TASK TO COMPLETE
Transcribe exactly the lines that fall between the one holding "-89,21 +89,21 @@" and the one holding "font-style: normal;", inclusive, from the entries below.

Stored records
::::

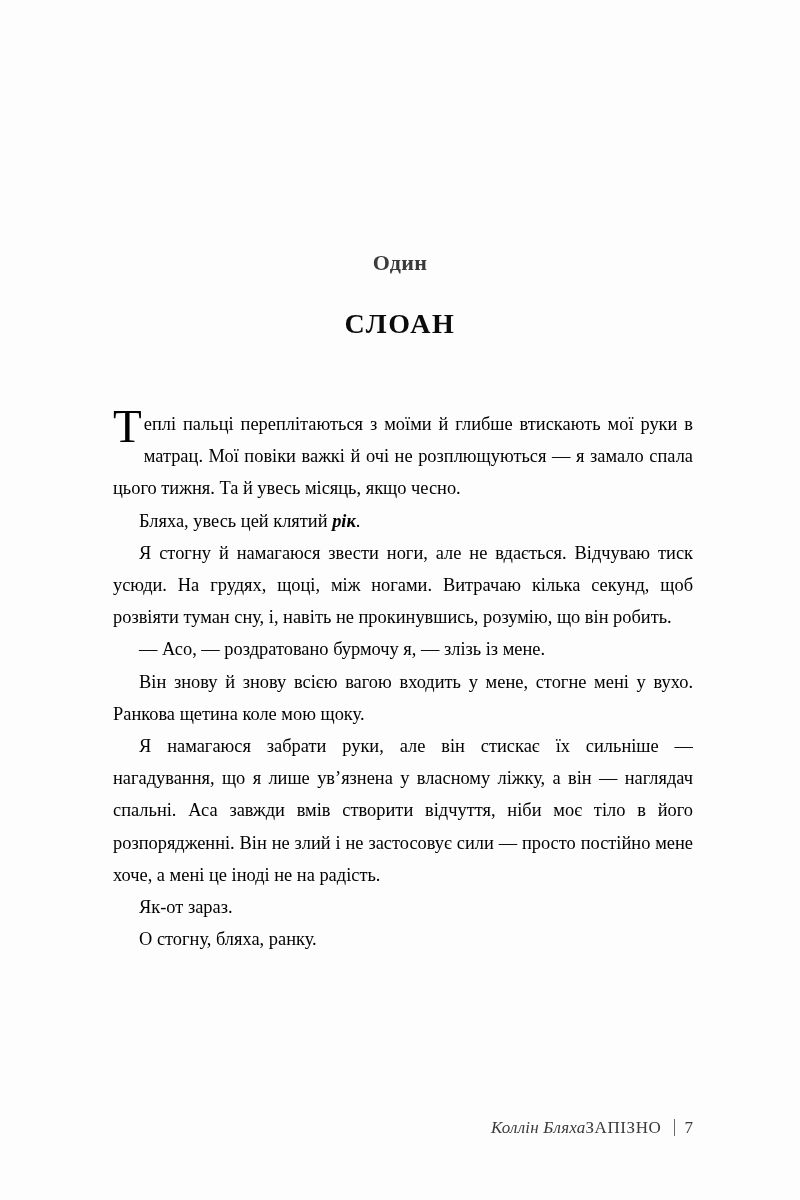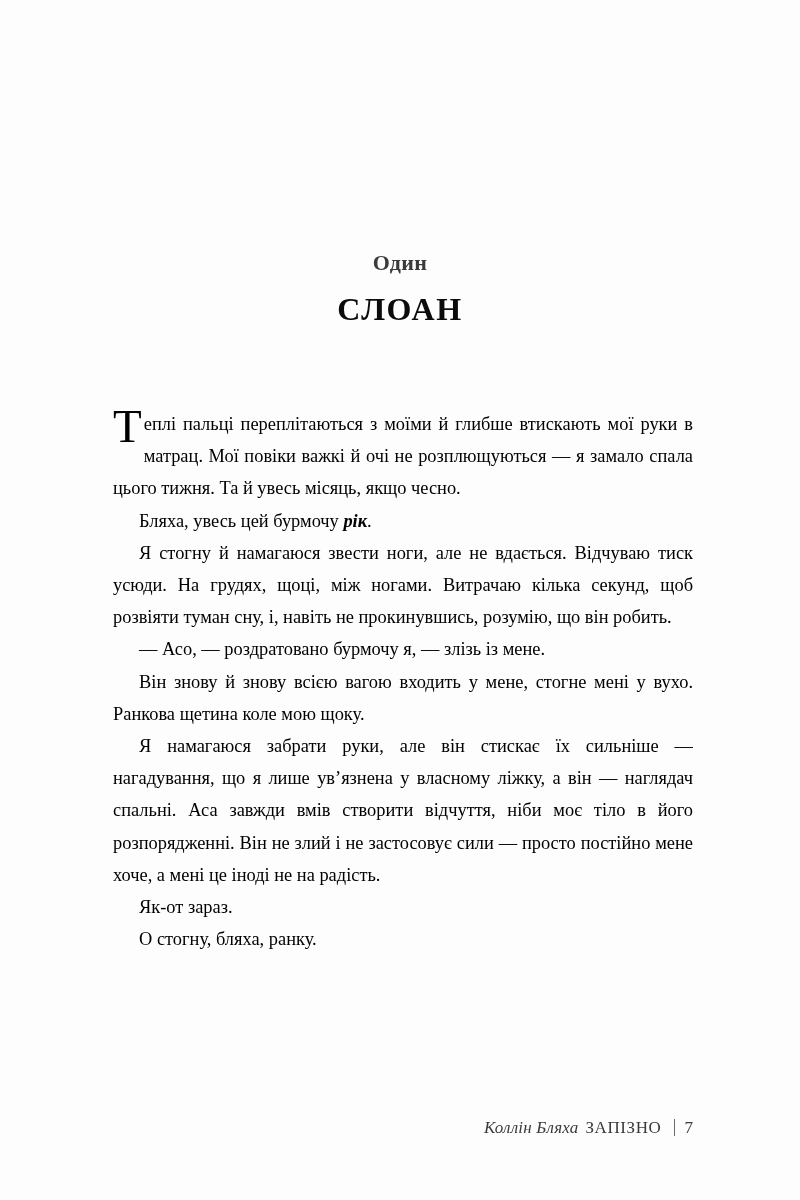--- a/index.html
+++ b/index.html
@@ -32,22 +32,22 @@
     text-align: center;
   }
   .chapter-number {
     font-size: 22px;
     font-weight: bold;
     color: #3b3b3b;
     letter-spacing: 0.3px;
     line-height: 1;
   }
   .chapter-title {
-    margin-top: 19px;
-    font-size: 32px;
+    margin-top: 36px;
+    font-size: 28px;
     font-weight: bold;
     color: #0b0b0b;
     letter-spacing: 1.6px;
     line-height: 1;
   }
 
   
   .body-text {
     position: absolute;
     top: 408px;
@@ -89,21 +89,21 @@
     text-align: right;
     font-size: 17px;
     color: #3a3a3a;
     white-space: nowrap;
   }
   .foot-author {
     font-style: italic;
     letter-spacing: 0.2px;
   }
   .foot-title {
-    margin-left: 7px;
+    margin-left: 0;
     font-style: normal;
     letter-spacing: 0.6px;
   }
   .foot-rule {
     display: inline-block;
     width: 1px;
     height: 17px;
     background: #6a6a6a;
     vertical-align: -3px;
     margin: 0 10px 0 12px;
@@ -117,21 +117,21 @@
 
 <div class="page">
 
   <div class="chapter-head">
     <div class="chapter-number">Один</div>
     <div class="chapter-title">СЛОАН</div>
   </div>
 
   <div class="body-text">
     <p class="first">Теплі пальці переплітаються з моїми й глибше втискають мої руки в матрац. Мої повіки важкі й очі не розплющуються — я замало спала цього тижня. Та й увесь місяць, якщо чесно.</p>
-    <p><span>Бляха, увесь цей бурмочу </span><em>рік</em><span>.</span></p>
+    <p><span>Бляха, увесь цей клятий </span><em>рік</em><span>.</span></p>
     <p>Я стогну й намагаюся звести ноги, але не вдається. Відчуваю тиск усюди. На грудях, щоці, між ногами. Витрачаю кілька секунд, щоб розвіяти туман сну, і, навіть не прокинувшись, розумію, що він робить.</p>
     <p>— Асо, — роздратовано бурмочу я, — злізь із мене.</p>
     <p>Він знову й знову всією вагою входить у мене, стогне мені у вухо. Ранкова щетина коле мою щоку.</p>
     <p>Я намагаюся забрати руки, але він стискає їх сильніше — нагадування, що я лише ув’язнена у власному ліжку, а він — наглядач спальні. Аса завжди вмів створити відчуття, ніби моє тіло в його розпорядженні. Він не злий і не застосовує сили — просто постійно мене хоче, а мені це іноді не на радість.</p>
     <p>Як-от зараз.</p>
     <p>О стогну, бляха, ранку.</p>
   </div>
 
   <div class="running-foot">
     <span class="foot-author">Коллін Бляха</span><span class="foot-title">ЗАПІЗНО</span><span class="foot-rule"></span><span class="foot-page">7</span>

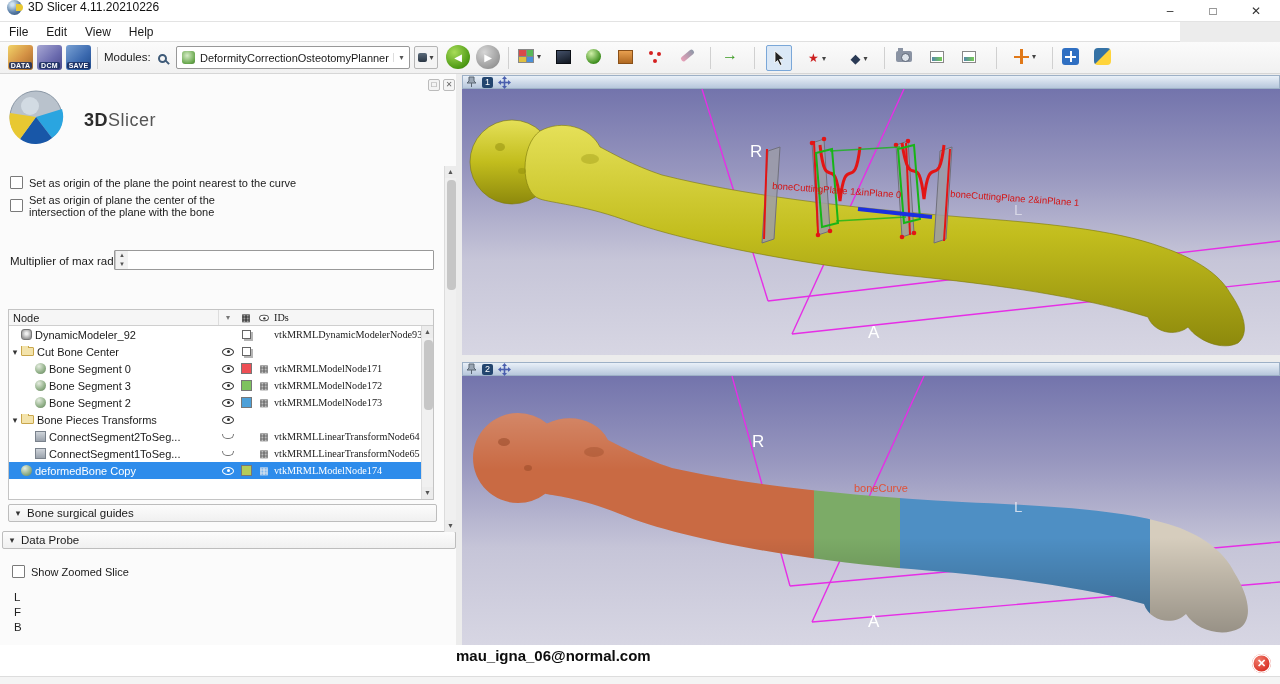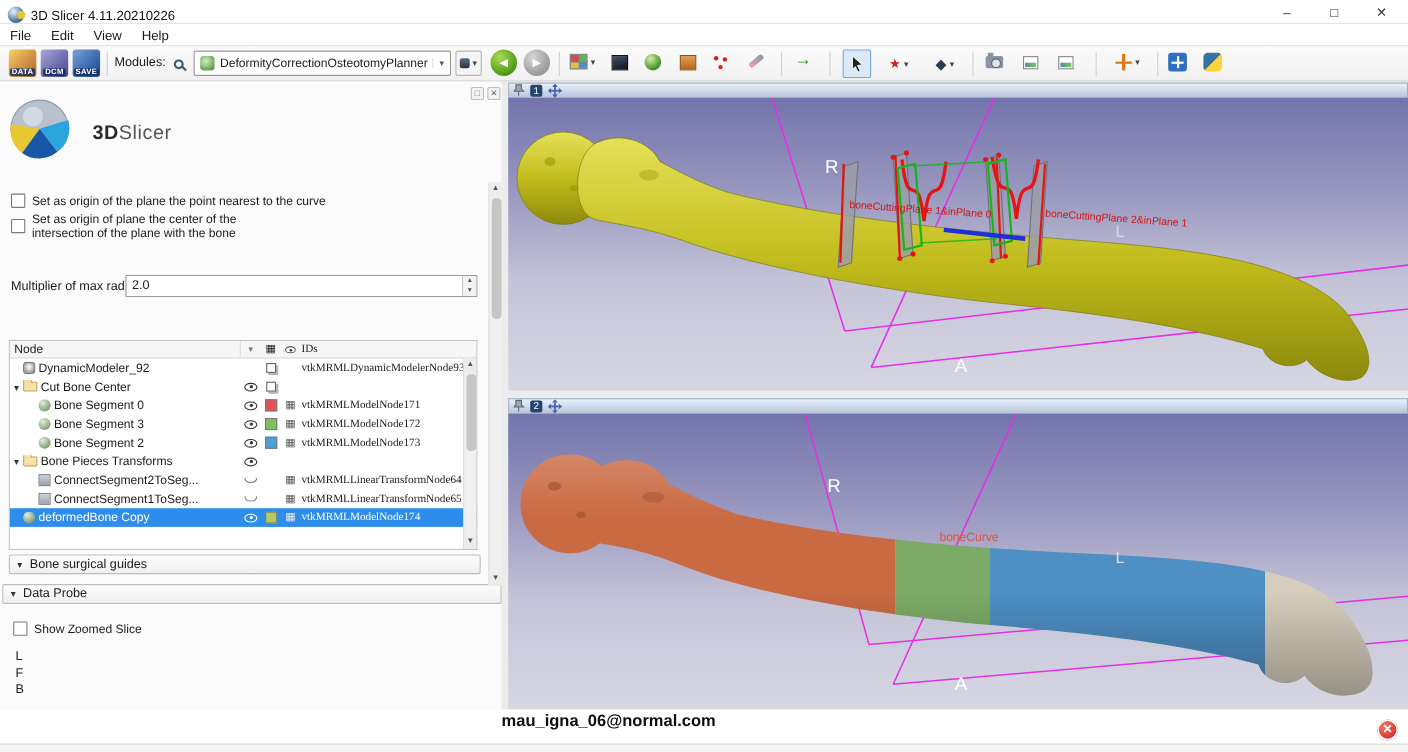--- a/index.html
+++ b/index.html
@@ -2,29 +2,29 @@
 <html><head>
 <meta charset="utf-8">
 <style>
   * { margin:0; padding:0; box-sizing:border-box; }
   html,body { width:1280px; height:684px; overflow:hidden; }
   body { font-family:"Liberation Sans", sans-serif; font-size:12px; color:#1a1a1a; background:#ececec; }
   .abs { position:absolute; }
   #window { position:relative; width:1280px; height:684px; background:#ececec; }
 
   
-  #titlebar { position:absolute; left:0; top:0; width:1280px; height:22px; background:#ffffff; border-bottom:1px solid #e3e3e3; display:flex; align-items:flex-end; }
+  #titlebar { position:absolute; left:0; top:0; width:1280px; height:22px; background:#ffffff; border-bottom:1px solid #e3e3e3; display:flex; align-items:flex-start; }
   #titlebar .appicon { width:15px; height:15px; margin:0 6px 0 7px; border-radius:50%; background:radial-gradient(circle at 35% 30%, #cfe2f0 10%, #5b7fa8 55%, #24436b); position:relative; }
   #titlebar .appicon::after { content:""; position:absolute; right:-1px; top:4px; width:7px; height:7px; background:#e8c832; border-radius:0 50% 50% 0; }
   #titlebar .title { font-size:12px; color:#111; }
   #titlebar .wctl { position:absolute; top:0; width:30px; height:22px; text-align:center; line-height:22px; font-size:12px; color:#333; }
   #ctl-min { left:1155px; } #ctl-max { left:1198px; } #ctl-close { left:1241px; }
 
   
-  #menubar { position:absolute; left:0; top:22px; width:1280px; height:20px; background:#fff; border-bottom:1px solid #e0e0e0; display:flex; align-items:center; }
+  #menubar { position:absolute; left:0; top:22px; width:1180px; height:20px; background:#fff; border-bottom:1px solid #e0e0e0; display:flex; align-items:center; }
   #menubar span { padding:2px 9px; font-size:12px; }
 
   
   #toolbar { position:absolute; left:0; top:42px; width:1280px; height:32px; background:linear-gradient(#fbfbfb,#f1f1f1); border-bottom:1px solid #d6d6d6; }
   .tbi { position:absolute; display:flex; align-items:center; justify-content:center; }
   .sep { position:absolute; top:5px; width:1px; height:22px; background:#d0d0d0; }
   .mini3 { width:25px; height:25px; border-radius:3px; position:relative; color:#fff; font-size:7px; font-weight:bold; display:flex; align-items:flex-end; justify-content:center; }
   .mini3 span { background:rgba(25,45,95,.85); padding:0 2px; border-radius:2px; margin-bottom:1px; letter-spacing:.3px; }
   .icon-data { background:linear-gradient(135deg,#f2d468 0%,#d39044 55%,#a06828 100%); }
   .icon-dcm  { background:linear-gradient(135deg,#a8a8d4 0%,#6a6aae 60%,#4a4a8a 100%); }
@@ -262,21 +262,20 @@
     <div id="logo-text"><b>3D</b><span>Slicer</span></div>
 
     <div class="cb" style="left:10px;top:102px;"></div>
     <div class="cblabel" style="left:29px;top:103px;">Set as origin of the plane the point nearest to the curve</div>
     <div class="cb" style="left:10px;top:125px;"></div>
     <div class="cblabel" style="left:29px;top:120px;">Set as origin of plane the center of the</div>
     <div class="cblabel" style="left:29px;top:132px;">intersection of the plane with the bone</div>
 
     <div class="cblabel" style="left:10px;top:181px;font-size:11.5px;">Multiplier of max radius</div>
     <div class="spin" style="left:114px;top:176px;width:320px;height:20px;">
-      <div class="val">2.0</div>
       <div class="arrows">
           <div>▲</div>
           <div>▼</div>
         </div>
     </div>
 
     <div id="tree">
       <div class="thead">
         <span class="cell-node" style="padding-left:4px;border-right:1px solid #ddd;height:100%;align-items:center;">Node</span>
         <span class="cell-eye">

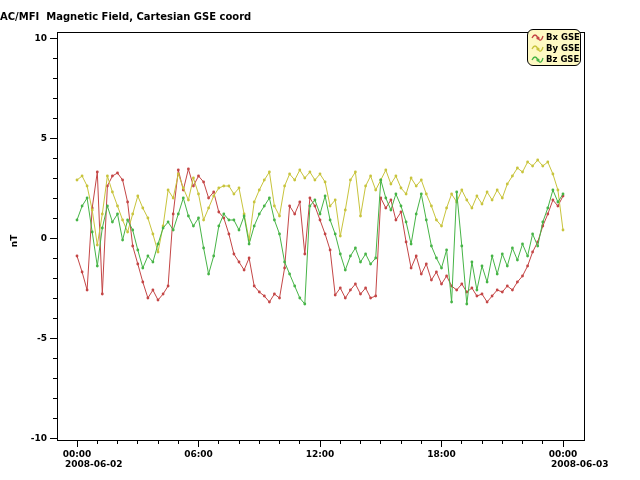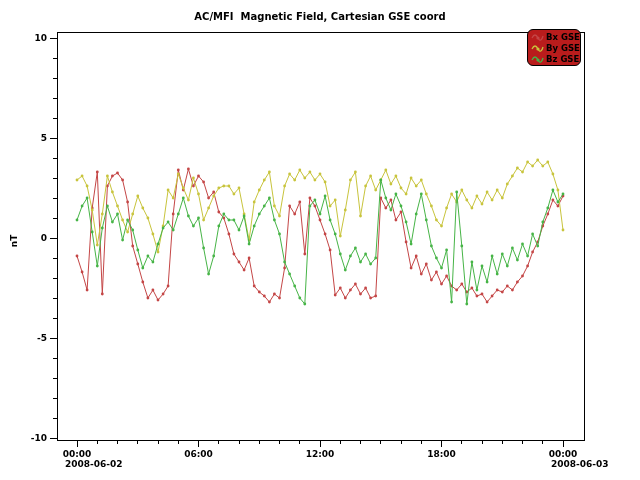--- a/index.html
+++ b/index.html
@@ -1,21 +1,21 @@
 <!DOCTYPE html>
 <html><head>
 <meta charset="utf-8">
 <style>
   html,body{margin:0;padding:0;background:#fff;}
   #screen{position:relative;width:640px;height:480px;background:#ffffff;overflow:hidden;
           font-family:"DejaVu Sans","Liberation Sans",sans-serif;}
-  #plot-title{position:absolute;top:11px;left:0;width:640px;text-align:center;
+  #plot-title{position:absolute;top:11px;left:0;width:640px;text-align:left;
               font-size:10px;font-weight:bold;color:#000;white-space:pre;}
   svg text{font-family:"DejaVu Sans","Liberation Sans",sans-serif;font-size:9px;font-weight:700;fill:#000;}
-  #legend{position:absolute;left:527px;top:29px;width:52px;background:#b91c1c;
+  #legend{position:absolute;left:527px;top:29px;width:52px;background:#fef9c3;
           border:1px solid #000;border-radius:6px;padding:1px 0;z-index:5;}
   .lrow{display:flex;align-items:center;height:11px;padding:0 3px;}
   .lrow span{font-size:8.5px;font-weight:700;color:#000;margin-left:2px;white-space:nowrap;}
   .lmark{flex:0 0 auto;}
 </style>
 </head>
 <body>
 
 <div id="screen">
   <div id="plot-title">AC/MFI  Magnetic Field, Cartesian GSE coord</div>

::::

WRITTEN ANSWER
@@ -89,21 +89,21 @@
     text-align: right;
     font-size: 17px;
     color: #3a3a3a;
     white-space: nowrap;
   }
   .foot-author {
     font-style: italic;
     letter-spacing: 0.2px;
   }
   .foot-title {
-    margin-left: 7px;
+    margin-left: 0;
     font-style: normal;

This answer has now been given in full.